I need to move that so it looks like this:
FName LName || LOC || JB
Caveats:
Must remove the , after the name.
Must capitalize the location (it's 2 or 3 letters, inconsistently capitalized. I want to make them all caps).
JB is anywhere from 1 to 4 characters on the end. I just need to take that last bit and dump it in.
They're all separated by at least a space (the first has a comma and a space).
I'd like a macro to do this, because I have to do it with relative frequency, and doing 200 rows of this by hand is a pain. Any help?
Sounds like all you need is a formula in the next column. If your values are in column A starting with cell A1, try:
=LEFT(A1,FIND(",",A1)-1)&" || "&UPPER(MID(A1,FIND(",",A1)+2,FIND(" ",A1,FIND(",",A1)+2)-FIND(",",A1)-2))&" || "&RIGHT(A1,LEN(A1)-FIND(" ",A1,FIND(",",A1)+2))

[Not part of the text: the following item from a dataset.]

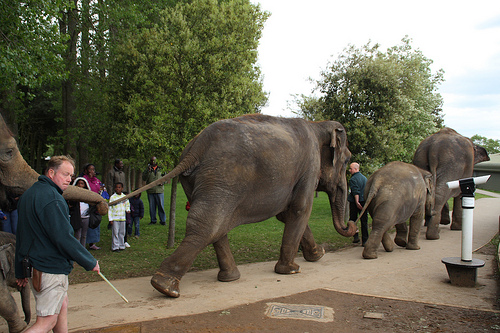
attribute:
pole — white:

This formula takes everything to the left of the comma and adds " || ". Then it finds the next space starting its search two characters after the comma. Using that index it then can extract the location and make it upper case. Then again we add " || ". Then knowing the index of that space we can grab everything to the right to grab the job. This same logic can be applied in VBA but this is probably a quicker solution and easier to pass between computers.
You don't necessarily need a macro. You can do it with a series of right()'s left()'s mid()'s and find()'s. Also need to use Upper() for the loc.
For instance, if your data is in column A, to get a column with first and last name in column B, in B1 you could use:
=LEFT(A1,FIND(",",A1)-1)
That'll return everything up to but not including the comma. For Loc, assuming there's a comma between Loc and JB in C1 you'd use:
=UPPER(MID(A1,FIND(",",A1)+2,FIND(",",A1,FIND(" ",A1)+1)-FIND(" ",A1)-3))
That'll return the uppercase version of the middle of the string, starting 2 chars after the first comma (so you don't get the space), and ending 2 less than the difference between the first and second commas. If there's no comma, you could do a similar set of searches to find where that last space is.
The last IN d1 is:
=RIGHT(A1,LEN(A1)-FIND(" ",A1,FIND(",",A1)+2))
edited after the clarification of commas and spaces.